Powinniśmy na stałe wkomponować pewne rzeczy w nasze menu i spożywać je regularnie. Szczególne znaczenie mają tu warzywa i owoce zawierające fitochemikalia – związki wpływające pozytywnie na nasz stan zdrowia, działające podobnie do przeciwutleniaczy: przeciwzapalnie, przeciwwirusowo i antybakteryjnie. Fitochemikalia usprawniają pracę systemu immunologicznego i wspomagają naprawę uszkodzonych komórek.
Czerwona słodka papryka
Nie bez powodu przyjmujemy witaminę C w stanach okołogrypowych. Witamina C łagodzi objawy choroby i skraca czas ich występowania. Zamiast przyjmować ten dobroczynny składnik w postaci tabletek, lepiej jeść słodką, czerwoną paprykę. Zawiera ona dwa razy więcej witaminy C niż sok pomarańczowy i można dodać ją do niemal każdego dania.
Marchewka
Żółte i pomarańczowe warzywa, np. marchewka, zawierają beta-karoten. Składnik ten jest przekształcany w naszych organizmach w witaminę A, która poprawia pracę układu odpornościowego poprzez zwiększanie liczby limfocytów T. Marchewka jest nie tylko bardzo zdrowa, ale także znakomicie sprawdza się jako dodatek do obiadu. To jedna z tych przekąsek, która nie zrujnuje nam figury.
Migdały
Są znakomitym źródłem witaminy E, przeciwutleniacza bezcennego z punktu widzenia profilaktyki przeziębienia i grypy. Można je drobno posiekać i okrasić nimi np. poranne müsli lub zjeść garść, jako popołudniową przekąskę.
Rosół
Wiemy, że ma dobroczynny wpływ na nasze zdrowie, ale czy wiemy dlaczego? Po pierwsze – ponieważ do bulionu dodaje się sporo warzyw – marchewkę, pietruszkę, seler, por. Po drugie – rosół ma właściwości przeciwzapalne, które mogą zmniejszać obrzęk gardła i produkcję wydzieliny. Po trzecie – na chwilę podnosi temperaturę ciała, co jest pomocne przy zwalczaniu infekcji. I po czwarte – rosół ma działanie... terapeutyczne! Sprawia, że czujemy się lepiej psychicznie. A co dobre dla ducha, jest też dobre dla ciała.
Czosnek
Zawiera działające antywirusowo składniki siarki, co czyni go ważnym orężem w walce z grypą. Czosnek jest bardzo zdrowy, ale też należy jeść go w sporych ilościach, by przyniósł pożądany efekt.

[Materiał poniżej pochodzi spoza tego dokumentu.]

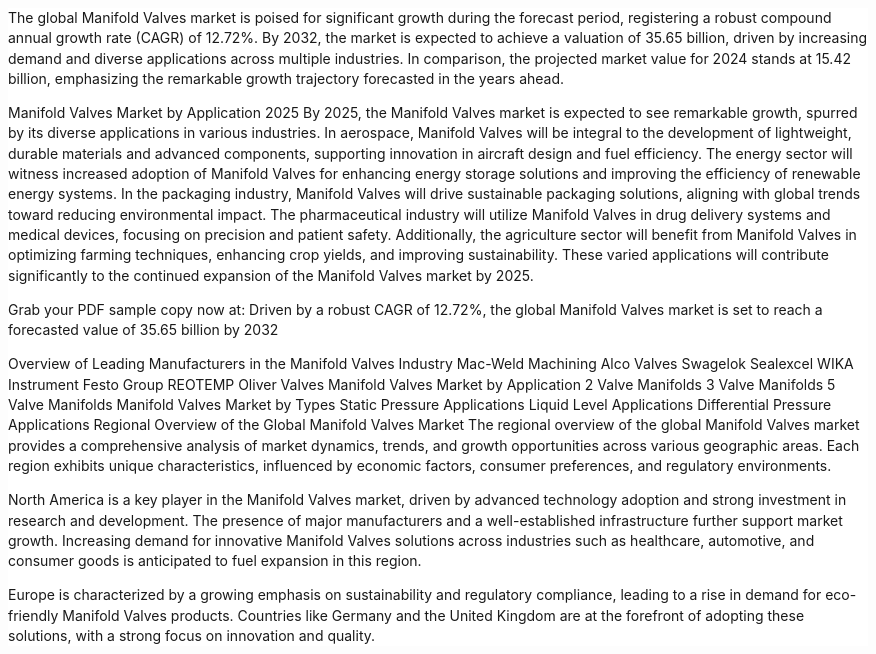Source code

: The global Manifold Valves market is poised for significant growth during the forecast period, registering a robust compound annual growth rate (CAGR) of 12.72%. By 2032, the market is expected to achieve a valuation of 35.65 billion, driven by increasing demand and diverse applications across multiple industries. In comparison, the projected market value for 2024 stands at 15.42 billion, emphasizing the remarkable growth trajectory forecasted in the years ahead. 

Manifold Valves Market by Application 2025
By 2025, the Manifold Valves market is expected to see remarkable growth, spurred by its diverse applications in various industries. In aerospace, Manifold Valves will be integral to the development of lightweight, durable materials and advanced components, supporting innovation in aircraft design and fuel efficiency. The energy sector will witness increased adoption of Manifold Valves for enhancing energy storage solutions and improving the efficiency of renewable energy systems. In the packaging industry, Manifold Valves will drive sustainable packaging solutions, aligning with global trends toward reducing environmental impact. The pharmaceutical industry will utilize Manifold Valves in drug delivery systems and medical devices, focusing on precision and patient safety. Additionally, the agriculture sector will benefit from Manifold Valves in optimizing farming techniques, enhancing crop yields, and improving sustainability. These varied applications will contribute significantly to the continued expansion of the Manifold Valves market by 2025.

Grab your PDF sample copy now at: Driven by a robust CAGR of 12.72%, the global Manifold Valves market is set to reach a forecasted value of 35.65 billion by 2032

Overview of Leading Manufacturers in the Manifold Valves Industry
Mac-Weld Machining
Alco Valves
Swagelok
Sealexcel
WIKA Instrument
Festo Group
REOTEMP
Oliver Valves
Manifold Valves Market by Application
2 Valve Manifolds
3 Valve Manifolds
5 Valve Manifolds
Manifold Valves Market by Types
Static Pressure Applications
Liquid Level Applications
Differential Pressure Applications
Regional Overview of the Global Manifold Valves Market
The regional overview of the global Manifold Valves market provides a comprehensive analysis of market dynamics, trends, and growth opportunities across various geographic areas. Each region exhibits unique characteristics, influenced by economic factors, consumer preferences, and regulatory environments.

North America is a key player in the Manifold Valves market, driven by advanced technology adoption and strong investment in research and development. The presence of major manufacturers and a well-established infrastructure further support market growth. Increasing demand for innovative Manifold Valves solutions across industries such as healthcare, automotive, and consumer goods is anticipated to fuel expansion in this region.

Europe is characterized by a growing emphasis on sustainability and regulatory compliance, leading to a rise in demand for eco-friendly Manifold Valves products. Countries like Germany and the United Kingdom are at the forefront of adopting these solutions, with a strong focus on innovation and quality.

Można dodawać go do zup, makaronów, przyprawiać nim mięsa, można także pokroić go drobno i zjeść na kanapce (wersja dla odważnych). Dobrym pomysłem jest przygotowanie syropu z czosnku, cebuli, miodu i cytryny.
Imbir
Jednym z czynnych składników imbiru jest gingerol – substancja o działaniu przeciwbólowym i przeciwzapalnym. Świeży imbir nie cieszy się jeszcze w Polsce wielką popularnością, a szkoda. Można go dodawać do dań z ryżem i makaronem, doskonale sprawdza się w tradycyjnej zupie pomidorowej. Dodany do herbaty – znakomicie rozgrzewa.
Łosoś
Łosoś jest źródłem kwasów omega-3, które podnoszą odporność. Tłuste ryby można jeść jako danie główne, ale także dodawać do sałatek.
Grzyby
To nieprawda, że grzyby nie mają żadnych wartości odżywczych. Zawierają selen, wspomagający produkcję cytokin – cząsteczek białkowych, które odgrywają kluczową rolę w procesie odpowiedzi odpornościowej oraz beta-glukan – przeciwbakteryjny polisacharyd stymulujący organizm do walki z infekcjami.
Gorzka czekolada
Kakao, występujące w gorzkiej czekoladzie w dużej ilości, wspomaga produkcję limfocytów T, co ma pozytywny wpływ na zdolność organizmu do obrony przed wirusami. Trzeba jednak uważać, by nie przedobrzyć i ograniczyć się do kilku kostek dziennie. Ograniczenie spożycia cukru i alkoholu jest równie istotne, jak jedzenie zdrowych rzeczy.